At the top of the U.S. Supreme Court's opinion in Trump v. Anderson is the phrase “per curiam.” This is a short and fancy way of saying “by unanimous decision of the court.” However, that characterization is somewhat modified by background noise from two different opinions.
Yes, all nine justices agreed that the Colorado Supreme Court's decision cannot prevent former President Donald Trump from accessing the state's presidential primary. The majority agrees that Section 3 of the Fourteenth Amendment, which removes candidates who commit rebellion from office, can only be enforced by an authorizing act of Congress.
But the unanimous opinion is actually three opinions. The first ruling, about 13 pages long, declares that all nine members of the high court “agree with the finding” that state courts cannot deny voting access to candidates for federal office; Our colleagues, writing separately, further agree with many of the views.” The reason. ”
The second opinion, written by Justice Amy Coney Barrett, a Republican presidential appointee, is just two paragraphs long. She opines that the court could have simply held that states cannot bar candidates for federal office and stopped there.
The third 13-paragraph opinion was written by three Democratic presidential appointees: Justices Sonia Sotomayor, Elena Kagan, and Ketanji Brown Jackson. They agree with Barrett's minimal advice to keep decisions simple and answer only the most essential questions to handle the case.
They take particular issue with the majority's assertion that Section 3 of the Fourteenth Amendment can only be enforced by law enacted by Congress. The majority argues that it rests on Section 5 of the Fourteenth Amendment, which gives Congress “the power to enforce this article by appropriate legislation.” In other words, the majority believes that without an enforcement law on the books, there is no basis to challenge an alleged insurgent's holding of public office.
To be fair, the third opinion should have been labeled “Partly Agree, Partly Disagree.” Because it is certainly not a unanimous chorus behind the majority's argument.
Opponents also have valid points. Section 3 as well as Section 5, which authorizes Congress to enact appropriate laws to enforce the Fourteenth Amendment, are voluntary and not mandatory. The same provision appears as a formula at the end of six other of his constitutional amendments. A minority of the court held that many of the rights and obligations of the Fourteenth Amendment (and other amendments) are “self-enforcing,” meaning they are ostensibly enforceable and “not dependent upon any type of remedy.” Pointed out.
The minority justices' greatest concern is that unless Congress establishes standards and procedures for invoking and enforcing Article III's enforcement provisions, the Court will be bogged down by the majority opinion.

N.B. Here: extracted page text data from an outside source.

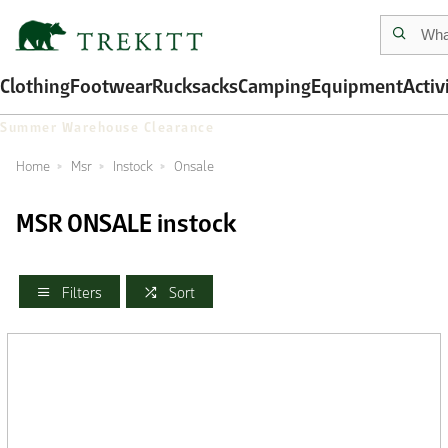
Clothing
Footwear
Rucksacks
Camping
Equipment
Activ
Summer Warehouse Clearance
Home
Msr
Instock
Onsale
MSR ONSALE instock
Filters
Sort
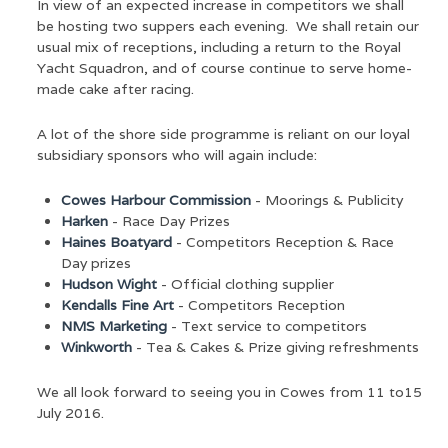
In view of an expected increase in competitors we shall
be hosting two suppers each evening. We shall retain our
usual mix of receptions, including a return to the Royal
Yacht Squadron, and of course continue to serve home-
made cake after racing.
A lot of the shore side programme is reliant on our loyal
subsidiary sponsors who will again include:
Cowes Harbour Commission
- Moorings & Publicity
Harken
- Race Day Prizes
Haines Boatyard
- Competitors Reception & Race
Day prizes
Hudson Wight
- Official clothing supplier
Kendalls Fine Art
- Competitors Reception
NMS Marketing
- Text service to competitors
Winkworth
- Tea & Cakes & Prize giving refreshments
We all look forward to seeing you in Cowes from 11 to15
July 2016.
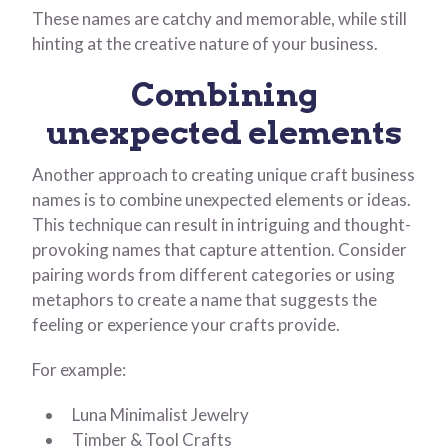
These names are catchy and memorable, while still
hinting at the creative nature of your business.
Combining
unexpected elements
Another approach to creating unique craft business
names is to combine unexpected elements or ideas.
This technique can result in intriguing and thought-
provoking names that capture attention. Consider
pairing words from different categories or using
metaphors to create a name that suggests the
feeling or experience your crafts provide.
For example:
Luna Minimalist Jewelry
Timber & Tool Crafts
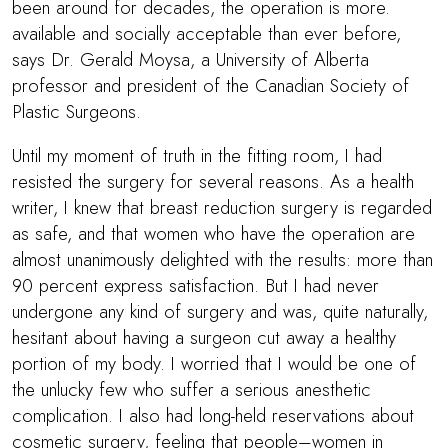
been around for decades, the operation is more.
available and socially acceptable than ever before,
says Dr. Gerald Moysa, a University of Alberta
professor and president of the Canadian Society of
Plastic Surgeons.
Until my moment of truth in the fitting room, I had
resisted the surgery for several reasons. As a health
writer, I knew that breast reduction surgery is regarded
as safe, and that women who have the operation are
almost unanimously delighted with the results: more than
90 percent express satisfaction. But I had never
undergone any kind of surgery and was, quite naturally,
hesitant about having a surgeon cut away a healthy
portion of my body. I worried that I would be one of
the unlucky few who suffer a serious anesthetic
complication. I also had long-held reservations about
cosmetic surgery, feeling that people–women in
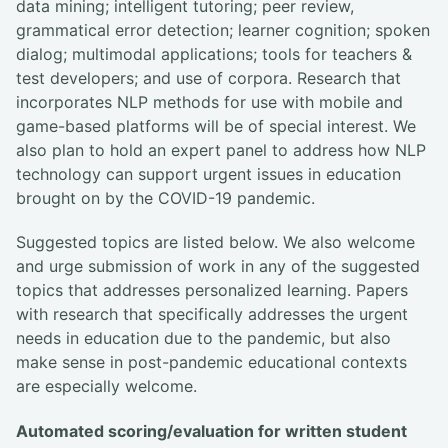
data mining; intelligent tutoring; peer review,
grammatical error detection; learner cognition; spoken
dialog; multimodal applications; tools for teachers &
test developers; and use of corpora. Research that
incorporates NLP methods for use with mobile and
game-based platforms will be of special interest. We
also plan to hold an expert panel to address how NLP
technology can support urgent issues in education
brought on by the COVID-19 pandemic.
Suggested topics are listed below. We also welcome
and urge submission of work in any of the suggested
topics that addresses personalized learning. Papers
with research that specifically addresses the urgent
needs in education due to the pandemic, but also
make sense in post-pandemic educational contexts
are especially welcome.
Automated scoring/evaluation for written student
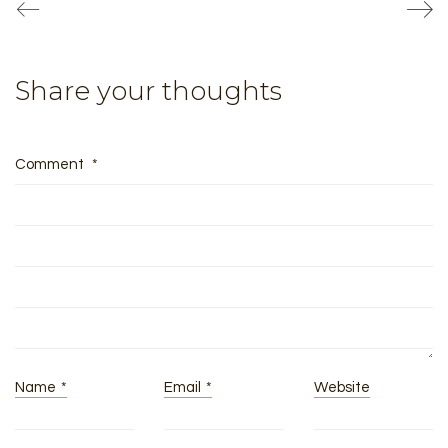
Share your thoughts
Comment
*
Name
*
Email
*
Website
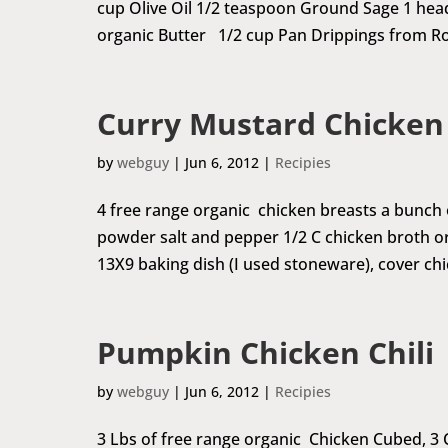
cup Olive Oil 1/2 teaspoon Ground Sage 1 head
organic Butter 1/2 cup Pan Drippings from Ro
Curry Mustard Chicken
by
webguy
|
Jun 6, 2012
|
Recipies
4 free range organic chicken breasts a bunch
powder salt and pepper 1/2 C chicken broth o
13X9 baking dish (I used stoneware), cover chi
Pumpkin Chicken Chili
by
webguy
|
Jun 6, 2012
|
Recipies
3 Lbs of free range organic Chicken Cubed, 3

The minority dissent begs the question: Are there any off-the-shelf “self-executing” interpretations of Article 3 that can be incorporated to fill this gap? This is questionable because there is no common consensus on what constitutes an insurrection or insurrectionist, what “engagement” means, or even whether presidential candidates are subject to Section 3. The office of president is not specifically mentioned in that section (although presidential electors and vice presidential electors are).
The court's minority particularly laments that the lack of enforcement law precludes the judiciary from any action to enforce or remove the presumption of guilt. They wrote that the majority's opinion “precludes judicial enforcement of that provision, as would occur if a party were prosecuted by an insurgent and filed a defense in that regard.”
In perhaps the cruellest cut of all, the minority justices wrote that “by resolving these and other questions, the majority seeks to distance all alleged insurrectionists from future challenges to federal office.” claims. Who would have imagined that the Supreme Court would be accused by some of its members of being an insurrectionist protection league?
The minority justices cited Justice Stephen Breyer's dissenting opinion in the 2000 Florida election case Bush v. Gore, saying, “What the court is doing today, the court should undo.'' “There was,” he said. The court's minority argued that by reaching out “to resolve the Article III issue before us,” the court would “prevent any future efforts to disqualify the presidential nominee.” ” I agree with the sentiment of the Trump ruling. [in] This is a sensitive case that requires judicial restraint.”
If you look at the overall tone of this concurrence/dissent, the minority's biggest lament is that the majority opinion clearly still wants to be involved, and yet, along with the lower federal courts, the It gives the impression that the court has been pushed off the stage. Despite Judge Breyer's warning to the contrary in 2000.
Don Wolfensberger is a 28-year veteran of Congressional staff, ultimately serving as chief of staff on the House Rules Committee. He is the author of Parliament and the People: Deliberative Democracy in Courts (2000) and Changing Parliamentary Culture: From Fair Play to Power Play (2018).